21章
神の王国は敵たちを除き去る
1,2. (イ)王イエスが1914年以来,支配していることを示す,どんな証拠がありますか。(ロ)この章ではどんなことを考えますか。
この本を通して,神の王国が敵のただ中で行なってきた事柄を学び,信仰が大いに強められました。(詩 110:2)王イエスは,進んで宣べ伝える人々の一団を起こしました。追随者たちを霊的にも道徳的にも精錬し清めてきました。王国に敵対する者たちは,わたしたちを分裂させようと躍起になっていますが,現在わたしたちは世界的な一致を経験しています。これらをはじめ王国が成し遂げてきた事柄は皆,1914年以来,王イエスが王国の敵のただ中で支配していることの紛れもない証拠です。
2 王国は近い将来にも,驚くべき事柄をさらに行ないます。王国は「来」て,敵たちを「打ち砕いて終わらせ」ます。(マタ 6:10。ダニ 2:44)しかしその前に,幾つかの重要な事柄が起きます。何が起きるのでしょうか。聖書の幾つかの預言から答えが得られます。前途に控えている事柄を知るために,それらの預言を調べてみましょう。
「突然の滅び」に先立つ動き
3. わたしたちが待ち望んでいる最初の進展は何ですか。
3 平和に関する宣言。使徒パウロはテサロニケ人への手紙の中で,最初の進展について説明しました。わたしたちが待ち望んでいる事柄です。(テサロニケ第一 5:2,3を読む。)この手紙でパウロは,「エホバの日」に言及しています。その日は,「大いなるバビロン」への攻撃をもって始まります。(啓 17:5)しかし,エホバの日が始まる直前に,諸国家は「平和だ,安全だ」という声を上げます。この表現は一つの宣言を指すのかもしれず,一連の際立った声明を指すのかもしれません。宗教指導者はこの進展にかかわることになりますか。彼らも世の一部なので,諸国家と共に「平和だ!」という声を上げる可能性があります。(エレ 6:14; 23:16,17。啓 17:1,2)平和と安全に関する宣言がなされることは,エホバの日が今にも始まる合図になります。神の王国の敵たちは「決して逃れられません」。

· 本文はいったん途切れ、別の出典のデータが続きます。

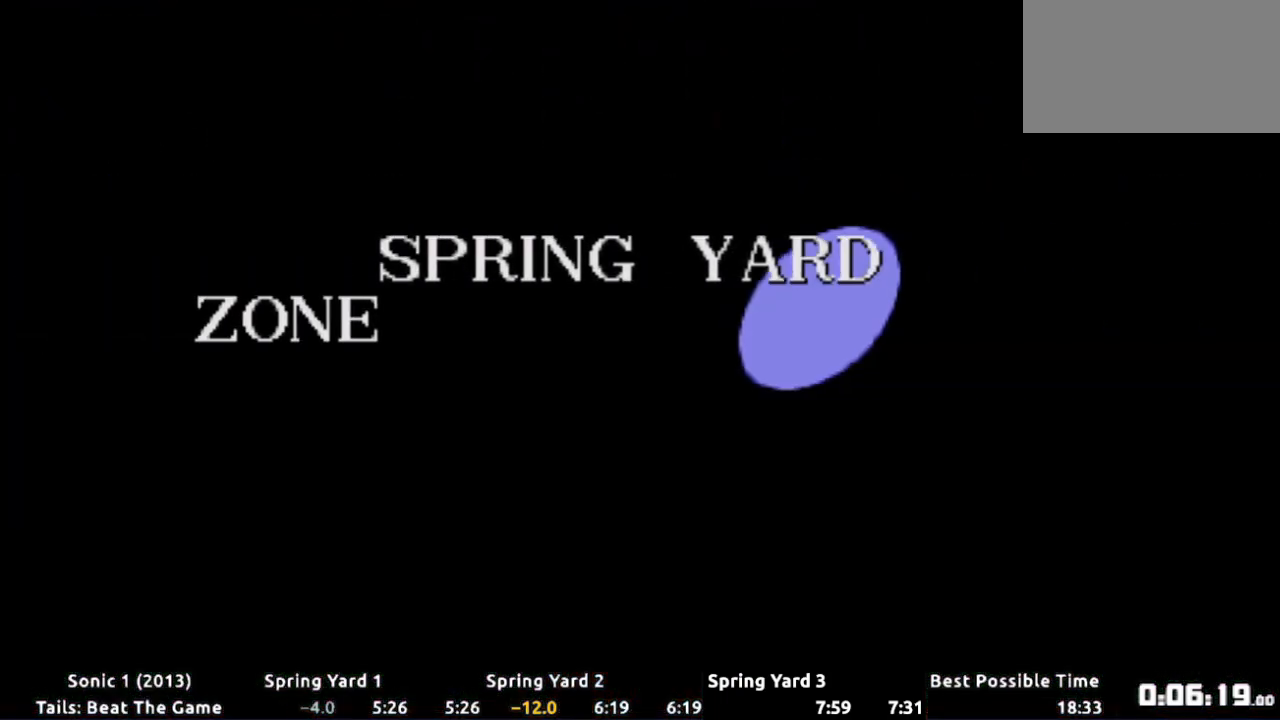
{"buttons": [], "events": []}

4. 平和と安全の宣言がなされるという預言の意味を理解することには,どんな利点がありますか。
4 この預言の意味を理解することには,どんな利点がありますか。パウロはこう語っています。「あなた方は闇にいるのではありませんから,盗人たちに対するように,その日が不意にあなた方を襲うことはありません」。(テサ一 5:3,4)わたしたちは多くの人々とは異なり,今の世界がどこに向かっているかを識別しています。では,平和と安全に関するこの預言は,実際にどのような形で成就するのでしょうか。この点は,今後の世界情勢の成り行きを見守らなければなりません。ですから,「目ざめていて,冷静さを保ちましょう」。―テサ一 5:6。ゼパ 3:8。
大患難が始まる
5. 「大患難」の最初の局面となるのは何ですか。
5 宗教に対する攻撃。パウロはこう書いていました。「人々が,『平和だ,安全だ』と言っているその時,突然の滅びが,……彼らに突如として臨みます」。稲妻に続いて雷鳴がとどろくのと同じように,「平和だ,安全だ」という声が上がると,突如として「突然の滅び」が生じます。何が滅ぼされるのでしょうか。最初に「大いなるバビロン」,つまり偽りの宗教の世界帝国が滅ぼされます。それは「娼婦」とも呼ばれています。(啓 17:5,6,15)キリスト教世界および他の偽りの宗教組織の滅びは,「大患難」の最初の局面となります。(マタ 24:21。テサ二 2:8)これは多くの人が予想だにしない事柄です。その時まで娼婦は,自分は「女王」であって「嘆きを見ることは決してない」と思っているからです。しかし,そうではないことを不意に思い知らされます。速やかに,あたかも「一日のうちに」除き去られるのです。―啓 18:7,8。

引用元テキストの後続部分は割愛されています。